1 plate cylinder, 2, journal, 3 side frame, 4 bearing assembly, 5 bracket cylinder, 6 journal, 7 bearing, 8 helical gear, 9 shaft, 1
0 sleeve, 11 bearing, 12 collar, 13
Bolts, 14, 15 nut plates, 17 register drive plates, 18 gears, 22 pinions, 23 shafts, 24 bevel gears, 25 bearings,
26 collar assembly, 27, 28 collar, 29 bolt, 30 lip, 32 helical gear, 33
Bolts, 34 splines, 35, 36 spur gears,
37 brackets, 38 bolts, 39 pins, 8
2 spur gears, 84 helical splines, 88 spur gears, 90, 100 shafts, 110 bearings, 120 collars, 140 bolts, 150 helical gears, 1
70 bearings, 180, 190 bolts, 200 gears, 220, 230 plates, 300 gear trains, 310 main drive gearbox

 ─────────────────────────────────────────────────── ─── Continuation of the front page (71) Applicant 390009232 Kurfuersten-Anlage 52-60, Heidelberg, Federal real of Germany

Claims (9)

[Claims] 1. A device for adjusting the lateral and circumferential position of a cylinder of a rotary printing press, wherein a shaft is arranged coaxially with the cylinder and is rotatably connected to the cylinder, and a screw thread is formed on an outer surface of the cylinder. A threaded sleeve is disposed coaxially with the barrel and has threads on its inner surface, said threads engaging threads on the outer surface of said shaft, A sleeve disposed coaxially with the barrel and coupled to the barrel, having a spline on an outer surface, a gear having a groove on an inner surface for engaging the spline, and the threaded sleeve A first drive device for rotating the shaft, the shaft for lateral movement of the barrel during rotation, and a second drive device for rotating the screw sleeve. It is designed to rotate and the screw sleeve When the sleeve is rotated, the gear is laterally moved, and the gear drives the spline sleeve, which in turn rotates the cylinder. A device for adjusting lateral and circumferential positions. 2. The apparatus according to claim 1, wherein the gear is a helical gear and the spline is a linear spline. 3. The gear is arranged coaxially with the barrel,
The device according to claim 1, characterized in that it is arranged at the same trunk end as the threaded sleeve. 4. A device for adjusting the lateral and circumferential position of a cylinder of a rotary printing press, wherein a shaft is arranged coaxially with the cylinder and is rotatably connected to the cylinder, and a screw thread is formed on an outer surface of the cylinder.
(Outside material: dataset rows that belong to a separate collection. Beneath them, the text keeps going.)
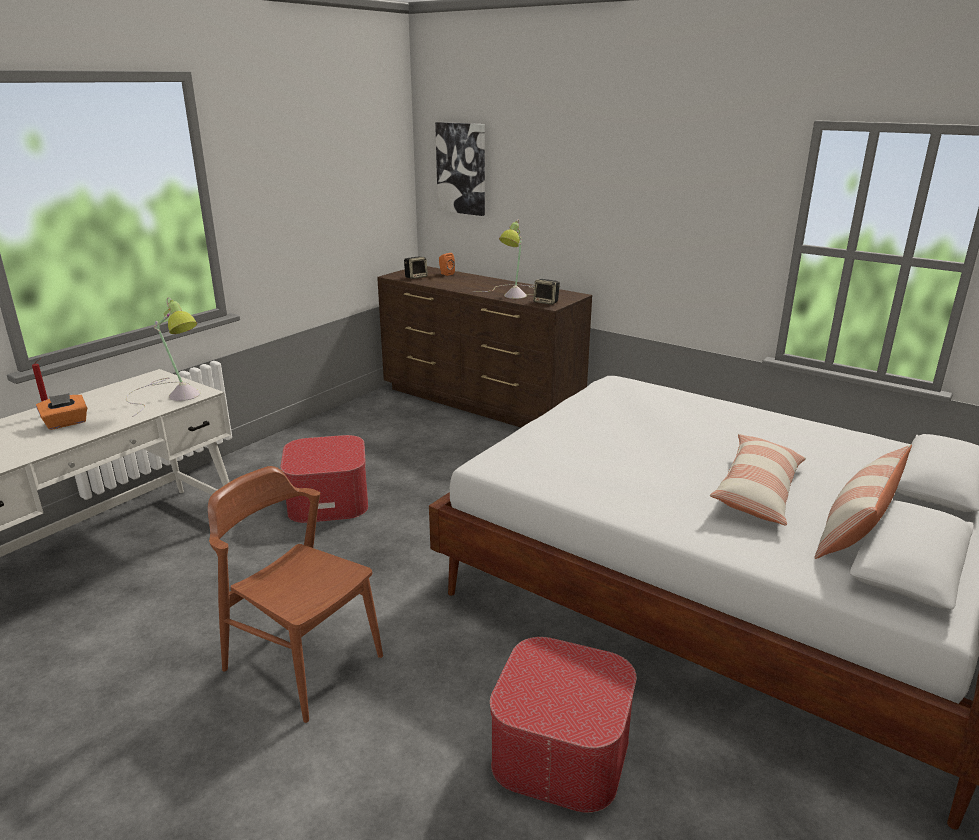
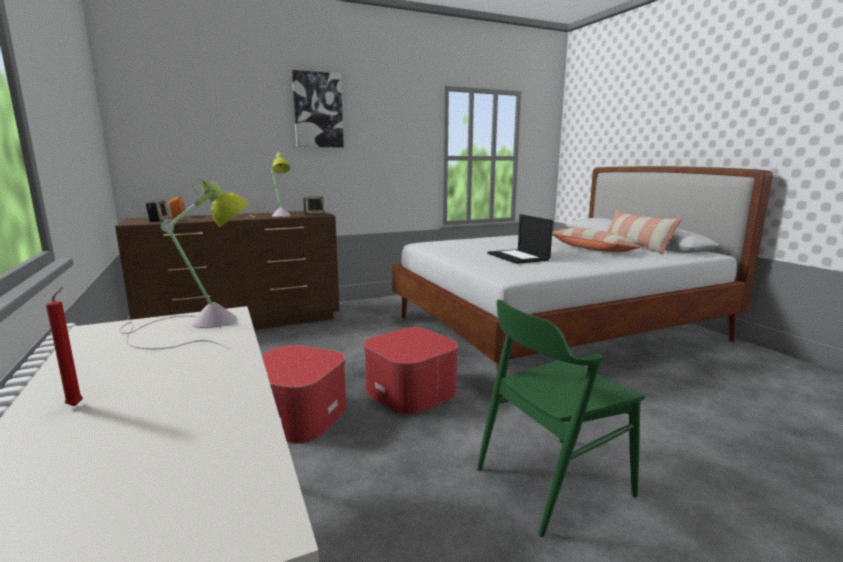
camera: 60 degrees left, 10 degrees down
orange tissue box [36,393,87,430] -> none
brown chair [208,466,383,723] -> green chair [477,300,645,537]
picture [435,122,485,216] -> picture moved to [292,70,344,147]
ottoman [490,637,636,813] -> ottoman moved to [363,327,458,415]
none -> laptop [487,214,553,264]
A threaded sleeve is disposed coaxially with the barrel and has threads on its inner surface, said threads engaging threads on the outer surface of said shaft, A sleeve disposed coaxially with the barrel and coupled to the barrel, having a spline on an outer surface, a gear having a groove on an inner surface for engaging the spline, and the threaded sleeve Is rotatably engaged with the first drive device to move the shaft in the axial direction, whereby the shaft is moved in the axial direction in a rotation-prevented state, and the barrel is It can be moved laterally, and the second drive device The screw sleeve is adapted to rotate, the screw sleeve is adapted to laterally move the gear when the screw sleeve rotates, the gear driving the spline sleeve and thus rotating the barrel. A device for adjusting the lateral and circumferential positions of the cylinder of a rotary printing press. 5. A first drive device for axially moving the shaft has a pin, the pin being press fit into the shaft and received in a slot formed in the drive plate of the printing press. The device according to claim 4, wherein 6. The first drive device comprises a gear,
The gear is threadedly connected to the shaft and is axially immovable with respect to the drive plate such that rotation of the gear causes the shaft to move axially. Item 5. The apparatus according to item 5. 7. The apparatus of claim 4, wherein the splines are helical splines and the gears are spur gears. 8. The gear is arranged coaxially with the barrel,
5. Device according to claim 4, characterized in that it is arranged at the same barrel end as the threaded sleeve. 9. The apparatus according to claim 1, wherein the spline of the spline sleeve is replaced with a groove, and the groove on the inner surface of the gear is replaced with a spline.